Rather than being concerned with results, Jesus says we should scatter the seed everywhere we go and let the soil be responsible for the outcome.
That’s a bit of a tough swallow for anyone who’s performance-and-results-oriented like me. I want to know my efforts will pay off, that the time, energy, and even risk I put into putting what I know about God out there for others will be worth it. But the parable of the farmer tells me something different. If the farmer spends more energy scattering the seed than checking to see where it lands, then maybe I should be more diligent about freely scattering and less worried about checking to see if the “soil” is perfect or not. Instead of hesitating and evaluating a heart before I speak God’s truth into it, maybe I should just speak and let God worry about where the “seed” lands. Maybe instead of prejudging whether or not someone wants to hear what God has to say to them, deciding in advance whether or not my words might make any difference, maybe I should be just reach into my pouch, grab a handful of God’s Word, and cast it to the wind, letting it land where it will.

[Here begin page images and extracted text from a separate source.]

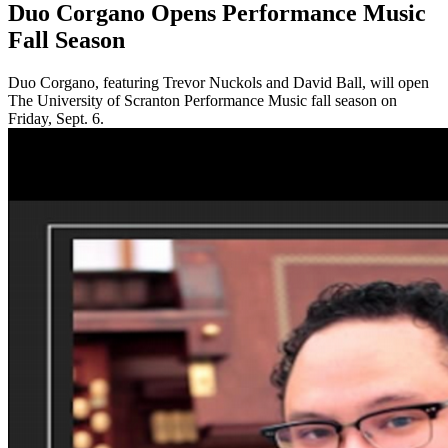
Duo Corgano Opens Performance Music
Fall Season
Duo Corgano, featuring Trevor Nuckols and David Ball, will open
The University of Scranton Performance Music fall season on
Friday, Sept. 6.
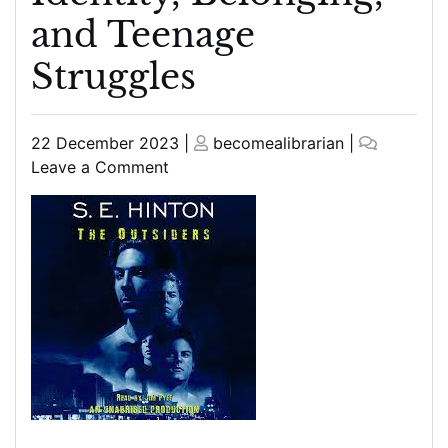
and Teenage
Struggles
Posted
Posted
22 December 2023
|
becomealibrarian
|
on
on
on
Leave a Comment
The
Outsiders
Book:
A
Timeless
Tale
of
Identity,
Belonging,
and
Teenage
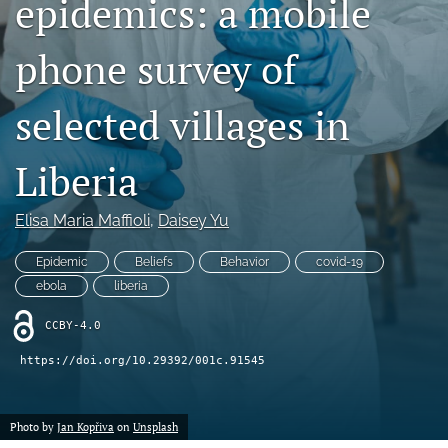
epidemics: a mobile
Mission Statement
phone survey of
search
selected villages in
RSS
feed
(opens
Liberia
a
modal
with
Elisa Maria Maffioli
, 
Daisey Yu
a
link
Epidemic
Beliefs
Behavior
covid-19
to
ebola
liberia
feed)
CCBY-4.0
https://doi.org/10.29392/001c.91545
Photo by
Jan Kopřiva
on
Unsplash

Even as I say these things, it sounds like a terrible plan. But I have to remember only God sees a person’s heart, and whatever I might try to discern at the outset about who’s ready to hear and who’s not, I’m probably going to be wrong. I’ve seen plenty of people who look great on the outside, going to church, attending Bible study faithfully, and yet they’re as hard-hearted towards me and others as any asphalt I’ve ever seen. And I’ve been surprised by folks I figured couldn’t care less about the things of God and yet receive words of life from the Bible with deep curiosity. When it comes to figuring out where God has prepared the soil of a person’s heart, my track record isn’t exactly stellar.
But what if I give all my time and energy and take those risks and don’t get big results? Well, who are the results about anyway? What if the farmer isn’t farming for herself, but for a Landowner that’s told her to go scatter the seeds and scatter all of them no matter what? What if the farmer isn’t responsible for the results at all, only the task of coming back to the Landowner with the seed fully spent?
As I read the parable of the sower once again in Matthew 13, I suspect this could the be case. A farmer would only be so careless about where the seed lands in a couple of cases; 1) she has way more seed than she needs; and 2) she’s not worried about the resulting crop because she’s already well provided for. For those of us who have God and His Word, both of these conditions are true.
So yeah. I’m struggling with this, wanting the kudos of a great report card and an obvious and abundant crop at the end of my efforts. But that attitude points back at me and how I perform far more than it’s concerned with others and their opportunity to experience God’s voice in their lives. Letting go of performing isn’t easy - can I get a witness?
Perhaps the best way to start is to decide to be a lousy farmer.